Они едва успели отпрянуть в сторону. Костик лежал, прижимаясь к земле. Генка протопал так близко, что можно было дотронуться до него.
Он прошёл через проходной двор, по пути злобно пнув сапогом привязанную к стволу акации козу. Та шарахнулась в сторону, закричала тонким обиженным голосом, потом упала.
Враг их шагал по переулку к заводу, а друзья, прижимаясь к стенкам домов, крались за ним.
Они видели, как он предъявил пропуск толстой тётке с громадным револьвером на боку.
Мальчишки ещё немножко постояли, поглазели на охранницу. Лицо у неё было доброе, домашнее. Ей бы носки вязать внукам, а не с оружием тут стоять. На ней и револьвер каким-то нестрашным, игрушечным выглядел, хоть и был он здоровенный, как гаубица. Генка что-то буркнул. Ребята не расслышали.
Стас задумался.
— Странно всё это.
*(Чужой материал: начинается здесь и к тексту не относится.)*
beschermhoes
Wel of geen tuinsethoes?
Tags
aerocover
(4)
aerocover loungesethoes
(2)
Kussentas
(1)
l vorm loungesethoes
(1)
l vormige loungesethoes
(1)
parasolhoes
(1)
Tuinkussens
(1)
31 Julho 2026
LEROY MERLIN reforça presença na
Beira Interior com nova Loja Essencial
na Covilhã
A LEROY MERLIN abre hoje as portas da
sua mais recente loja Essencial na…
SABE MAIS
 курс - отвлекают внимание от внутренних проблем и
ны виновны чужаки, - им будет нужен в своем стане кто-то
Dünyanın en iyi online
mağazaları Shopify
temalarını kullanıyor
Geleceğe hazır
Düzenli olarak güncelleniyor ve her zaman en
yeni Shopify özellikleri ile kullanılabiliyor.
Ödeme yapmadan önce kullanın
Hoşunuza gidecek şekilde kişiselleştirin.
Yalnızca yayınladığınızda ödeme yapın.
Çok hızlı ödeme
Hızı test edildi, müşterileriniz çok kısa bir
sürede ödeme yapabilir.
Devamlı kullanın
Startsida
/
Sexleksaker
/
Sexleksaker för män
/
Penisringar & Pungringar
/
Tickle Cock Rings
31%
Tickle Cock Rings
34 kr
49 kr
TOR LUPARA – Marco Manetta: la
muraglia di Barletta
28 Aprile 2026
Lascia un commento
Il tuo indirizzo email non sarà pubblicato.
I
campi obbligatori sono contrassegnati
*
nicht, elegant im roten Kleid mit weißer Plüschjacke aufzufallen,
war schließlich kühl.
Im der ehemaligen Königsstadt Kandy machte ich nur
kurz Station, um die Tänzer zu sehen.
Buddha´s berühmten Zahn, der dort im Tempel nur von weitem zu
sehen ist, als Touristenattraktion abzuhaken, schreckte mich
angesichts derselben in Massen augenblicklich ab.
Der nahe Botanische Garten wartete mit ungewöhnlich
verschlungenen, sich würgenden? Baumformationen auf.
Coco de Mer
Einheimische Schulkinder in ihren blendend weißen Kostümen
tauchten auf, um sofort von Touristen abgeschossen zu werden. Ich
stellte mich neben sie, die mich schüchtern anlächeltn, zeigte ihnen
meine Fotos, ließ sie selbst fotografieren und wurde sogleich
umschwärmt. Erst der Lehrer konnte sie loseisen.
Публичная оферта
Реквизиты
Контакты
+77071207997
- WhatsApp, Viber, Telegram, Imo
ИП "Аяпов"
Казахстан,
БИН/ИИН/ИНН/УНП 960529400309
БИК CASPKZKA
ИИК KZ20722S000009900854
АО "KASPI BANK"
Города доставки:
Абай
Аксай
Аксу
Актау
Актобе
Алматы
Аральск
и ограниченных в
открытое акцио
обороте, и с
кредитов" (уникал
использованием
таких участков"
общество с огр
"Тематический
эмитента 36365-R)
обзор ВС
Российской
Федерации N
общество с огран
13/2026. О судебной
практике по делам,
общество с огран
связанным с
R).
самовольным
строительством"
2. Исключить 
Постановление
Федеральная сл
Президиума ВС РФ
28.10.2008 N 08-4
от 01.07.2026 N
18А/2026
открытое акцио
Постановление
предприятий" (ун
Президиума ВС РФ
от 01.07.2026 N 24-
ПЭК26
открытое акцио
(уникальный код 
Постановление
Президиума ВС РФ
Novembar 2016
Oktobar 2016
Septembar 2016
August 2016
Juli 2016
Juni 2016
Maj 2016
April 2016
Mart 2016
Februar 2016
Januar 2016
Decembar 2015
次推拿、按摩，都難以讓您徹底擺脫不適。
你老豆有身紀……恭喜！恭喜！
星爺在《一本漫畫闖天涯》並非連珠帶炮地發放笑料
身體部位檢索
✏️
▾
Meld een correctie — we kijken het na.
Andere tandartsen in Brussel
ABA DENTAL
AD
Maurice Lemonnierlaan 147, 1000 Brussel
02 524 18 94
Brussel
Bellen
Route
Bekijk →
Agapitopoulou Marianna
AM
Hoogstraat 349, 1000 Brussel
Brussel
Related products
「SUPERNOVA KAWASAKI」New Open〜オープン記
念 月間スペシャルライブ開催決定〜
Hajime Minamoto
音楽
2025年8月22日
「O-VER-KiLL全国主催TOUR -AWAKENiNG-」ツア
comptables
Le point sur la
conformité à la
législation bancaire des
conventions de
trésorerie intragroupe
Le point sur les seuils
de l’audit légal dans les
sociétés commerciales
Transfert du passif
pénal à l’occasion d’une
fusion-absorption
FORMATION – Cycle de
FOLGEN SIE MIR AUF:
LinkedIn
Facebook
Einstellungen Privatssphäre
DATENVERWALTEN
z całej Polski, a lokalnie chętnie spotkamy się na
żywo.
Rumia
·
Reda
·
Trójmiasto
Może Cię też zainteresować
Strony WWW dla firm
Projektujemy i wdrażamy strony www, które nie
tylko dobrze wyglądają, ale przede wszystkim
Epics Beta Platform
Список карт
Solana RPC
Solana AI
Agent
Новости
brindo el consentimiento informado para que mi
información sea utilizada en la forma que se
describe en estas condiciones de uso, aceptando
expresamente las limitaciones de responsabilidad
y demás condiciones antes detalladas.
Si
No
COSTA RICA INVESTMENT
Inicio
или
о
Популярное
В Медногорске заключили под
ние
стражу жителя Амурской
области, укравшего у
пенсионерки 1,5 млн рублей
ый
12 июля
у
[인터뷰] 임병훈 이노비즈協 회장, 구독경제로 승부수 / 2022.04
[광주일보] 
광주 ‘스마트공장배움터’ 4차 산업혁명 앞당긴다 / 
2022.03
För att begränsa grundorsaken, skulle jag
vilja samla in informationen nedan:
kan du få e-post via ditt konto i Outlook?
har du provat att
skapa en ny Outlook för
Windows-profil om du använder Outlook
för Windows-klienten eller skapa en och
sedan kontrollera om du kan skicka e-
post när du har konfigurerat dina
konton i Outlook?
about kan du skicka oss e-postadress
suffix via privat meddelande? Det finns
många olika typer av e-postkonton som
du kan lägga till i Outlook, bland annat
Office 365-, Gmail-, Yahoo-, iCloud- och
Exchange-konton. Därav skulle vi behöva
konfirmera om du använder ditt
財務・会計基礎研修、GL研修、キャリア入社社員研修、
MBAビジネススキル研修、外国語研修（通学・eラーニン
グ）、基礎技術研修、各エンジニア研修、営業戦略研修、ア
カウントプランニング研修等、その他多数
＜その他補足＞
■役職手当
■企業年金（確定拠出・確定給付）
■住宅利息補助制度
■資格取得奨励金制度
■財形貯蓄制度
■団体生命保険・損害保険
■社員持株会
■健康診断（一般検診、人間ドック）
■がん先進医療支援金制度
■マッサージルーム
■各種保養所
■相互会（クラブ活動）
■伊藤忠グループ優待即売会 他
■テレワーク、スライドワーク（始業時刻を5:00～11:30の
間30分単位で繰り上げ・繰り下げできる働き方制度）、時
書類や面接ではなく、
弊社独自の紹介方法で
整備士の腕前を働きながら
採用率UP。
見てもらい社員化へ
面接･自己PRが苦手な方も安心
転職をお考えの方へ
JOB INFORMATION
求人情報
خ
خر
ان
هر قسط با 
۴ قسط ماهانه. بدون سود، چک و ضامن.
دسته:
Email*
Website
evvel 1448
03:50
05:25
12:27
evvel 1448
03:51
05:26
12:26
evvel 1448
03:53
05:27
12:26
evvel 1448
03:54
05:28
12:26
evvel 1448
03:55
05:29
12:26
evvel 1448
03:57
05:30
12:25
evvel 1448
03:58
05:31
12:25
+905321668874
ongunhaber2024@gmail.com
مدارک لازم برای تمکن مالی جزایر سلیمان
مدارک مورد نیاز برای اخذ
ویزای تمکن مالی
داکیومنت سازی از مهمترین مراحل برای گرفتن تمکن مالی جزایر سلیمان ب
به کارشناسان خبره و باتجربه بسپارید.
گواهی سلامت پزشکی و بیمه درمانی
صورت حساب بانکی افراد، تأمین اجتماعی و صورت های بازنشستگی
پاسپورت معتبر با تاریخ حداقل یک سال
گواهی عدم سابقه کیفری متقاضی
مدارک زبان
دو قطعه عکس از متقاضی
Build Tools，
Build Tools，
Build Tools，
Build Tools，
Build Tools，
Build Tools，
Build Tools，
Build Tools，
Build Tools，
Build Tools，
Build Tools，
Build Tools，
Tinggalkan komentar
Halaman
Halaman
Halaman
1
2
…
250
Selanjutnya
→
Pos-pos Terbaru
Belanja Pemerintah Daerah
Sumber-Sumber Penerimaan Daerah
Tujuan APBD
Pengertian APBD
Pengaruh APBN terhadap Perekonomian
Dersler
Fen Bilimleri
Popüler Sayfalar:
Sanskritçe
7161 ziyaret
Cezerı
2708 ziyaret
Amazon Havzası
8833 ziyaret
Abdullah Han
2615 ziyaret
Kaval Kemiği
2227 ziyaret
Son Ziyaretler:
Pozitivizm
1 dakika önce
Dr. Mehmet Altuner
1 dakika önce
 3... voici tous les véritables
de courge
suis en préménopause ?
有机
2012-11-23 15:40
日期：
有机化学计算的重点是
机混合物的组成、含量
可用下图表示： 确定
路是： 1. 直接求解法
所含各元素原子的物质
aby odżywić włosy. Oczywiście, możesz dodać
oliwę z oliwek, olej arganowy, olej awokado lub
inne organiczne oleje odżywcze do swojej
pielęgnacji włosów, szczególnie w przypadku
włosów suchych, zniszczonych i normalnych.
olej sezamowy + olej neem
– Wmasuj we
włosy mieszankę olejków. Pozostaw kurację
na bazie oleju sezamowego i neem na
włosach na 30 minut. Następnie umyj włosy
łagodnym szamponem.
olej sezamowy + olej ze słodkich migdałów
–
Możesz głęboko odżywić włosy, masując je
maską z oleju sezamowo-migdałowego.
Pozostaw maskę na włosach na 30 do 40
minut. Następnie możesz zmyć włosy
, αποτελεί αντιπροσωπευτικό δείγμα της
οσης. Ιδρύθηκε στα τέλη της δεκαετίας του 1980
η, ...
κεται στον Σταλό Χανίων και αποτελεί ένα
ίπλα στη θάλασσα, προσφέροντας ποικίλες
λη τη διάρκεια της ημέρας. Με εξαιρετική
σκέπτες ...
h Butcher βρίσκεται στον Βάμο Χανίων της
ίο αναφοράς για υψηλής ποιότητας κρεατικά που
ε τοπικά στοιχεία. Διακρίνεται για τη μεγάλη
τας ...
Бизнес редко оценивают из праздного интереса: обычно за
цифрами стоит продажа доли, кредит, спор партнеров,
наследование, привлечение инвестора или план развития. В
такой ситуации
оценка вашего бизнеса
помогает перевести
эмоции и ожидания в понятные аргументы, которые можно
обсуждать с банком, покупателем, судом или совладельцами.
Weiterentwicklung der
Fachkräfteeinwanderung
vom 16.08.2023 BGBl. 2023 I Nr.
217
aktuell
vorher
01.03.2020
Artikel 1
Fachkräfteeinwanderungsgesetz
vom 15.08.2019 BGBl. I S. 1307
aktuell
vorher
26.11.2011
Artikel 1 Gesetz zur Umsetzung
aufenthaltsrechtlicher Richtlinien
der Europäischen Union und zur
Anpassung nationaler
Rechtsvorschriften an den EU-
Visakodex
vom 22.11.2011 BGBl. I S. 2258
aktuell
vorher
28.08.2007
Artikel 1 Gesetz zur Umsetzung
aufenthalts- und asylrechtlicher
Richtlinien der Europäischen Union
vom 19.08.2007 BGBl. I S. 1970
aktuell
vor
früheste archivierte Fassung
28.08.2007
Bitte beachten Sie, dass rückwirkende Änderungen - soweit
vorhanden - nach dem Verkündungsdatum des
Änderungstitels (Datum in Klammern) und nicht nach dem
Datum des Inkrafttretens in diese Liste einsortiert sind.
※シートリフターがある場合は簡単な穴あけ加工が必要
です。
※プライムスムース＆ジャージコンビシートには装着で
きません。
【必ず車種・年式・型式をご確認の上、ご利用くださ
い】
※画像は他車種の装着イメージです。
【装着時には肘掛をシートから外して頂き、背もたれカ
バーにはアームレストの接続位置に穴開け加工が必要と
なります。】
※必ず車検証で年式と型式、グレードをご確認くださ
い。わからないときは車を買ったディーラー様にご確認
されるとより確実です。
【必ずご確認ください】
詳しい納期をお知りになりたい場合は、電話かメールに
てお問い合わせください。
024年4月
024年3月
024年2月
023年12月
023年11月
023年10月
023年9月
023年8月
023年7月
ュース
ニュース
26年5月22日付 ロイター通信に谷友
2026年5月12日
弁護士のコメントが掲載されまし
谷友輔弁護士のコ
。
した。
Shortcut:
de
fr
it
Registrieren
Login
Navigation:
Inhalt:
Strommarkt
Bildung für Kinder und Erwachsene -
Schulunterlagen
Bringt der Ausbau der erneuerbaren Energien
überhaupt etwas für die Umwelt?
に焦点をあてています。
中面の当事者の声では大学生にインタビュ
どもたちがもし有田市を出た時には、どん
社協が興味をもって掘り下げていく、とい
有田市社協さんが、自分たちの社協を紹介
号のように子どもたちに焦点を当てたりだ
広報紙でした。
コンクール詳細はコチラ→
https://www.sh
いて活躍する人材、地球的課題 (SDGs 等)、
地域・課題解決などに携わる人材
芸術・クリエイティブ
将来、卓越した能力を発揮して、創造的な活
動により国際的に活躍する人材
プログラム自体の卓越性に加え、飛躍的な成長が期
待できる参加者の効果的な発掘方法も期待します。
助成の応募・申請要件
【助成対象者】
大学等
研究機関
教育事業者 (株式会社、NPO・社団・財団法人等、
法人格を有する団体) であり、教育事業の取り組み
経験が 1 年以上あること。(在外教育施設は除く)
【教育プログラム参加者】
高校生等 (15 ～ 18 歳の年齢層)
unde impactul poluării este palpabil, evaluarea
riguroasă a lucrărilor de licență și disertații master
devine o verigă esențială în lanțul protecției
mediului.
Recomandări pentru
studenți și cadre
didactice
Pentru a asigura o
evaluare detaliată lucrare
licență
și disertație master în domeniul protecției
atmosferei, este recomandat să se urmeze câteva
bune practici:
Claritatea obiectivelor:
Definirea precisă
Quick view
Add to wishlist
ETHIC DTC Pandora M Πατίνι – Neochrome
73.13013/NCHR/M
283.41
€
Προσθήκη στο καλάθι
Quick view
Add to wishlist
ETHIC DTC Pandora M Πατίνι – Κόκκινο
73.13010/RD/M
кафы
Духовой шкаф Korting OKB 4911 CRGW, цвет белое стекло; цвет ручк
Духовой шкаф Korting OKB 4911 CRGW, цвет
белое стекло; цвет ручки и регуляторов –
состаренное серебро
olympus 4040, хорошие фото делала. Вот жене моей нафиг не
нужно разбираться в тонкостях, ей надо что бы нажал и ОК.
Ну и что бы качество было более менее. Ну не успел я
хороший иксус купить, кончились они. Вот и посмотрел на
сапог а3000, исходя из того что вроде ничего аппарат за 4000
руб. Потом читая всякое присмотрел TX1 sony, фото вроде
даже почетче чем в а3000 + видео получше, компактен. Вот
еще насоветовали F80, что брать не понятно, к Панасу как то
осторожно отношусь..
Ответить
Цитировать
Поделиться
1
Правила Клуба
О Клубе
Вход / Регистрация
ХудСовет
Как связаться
Очень странно, — сказал он, и Костик понял, что Стас про «немого». — Но это оставим на потом, разберёмся. А сейчас — быстро. Сейчас надо выручать этих дуралеев — Настькиных хохлатых.
Лестницу свою Генка запирал в сарай.
Пришлось из двух жердин и обрезков досок сколачивать новую.
Потому Костик и Стас провозились порядочно. Часов у них не было, но они и так понимали, что надо торопиться изо всех сил — вдруг Генка придёт домой в обеденный перерыв.
На крышу полезли со стороны огородов, иначе весь двор был бы в курсе дела, такие уж глазастые у них были соседи.
Кровельное железо предательски грохотало под ногами.
Они спрятались за Генкиной трубой, отдышались.
Во дворе пока было спокойно.
В двух метрах от мальчишек торчала на крыше аккуратная, выкрашенная в голубой цвет Генкина голубятня. Сквозь окошко, забранное металлической сеткой, виднелись спящие, нахохлившиеся голуби.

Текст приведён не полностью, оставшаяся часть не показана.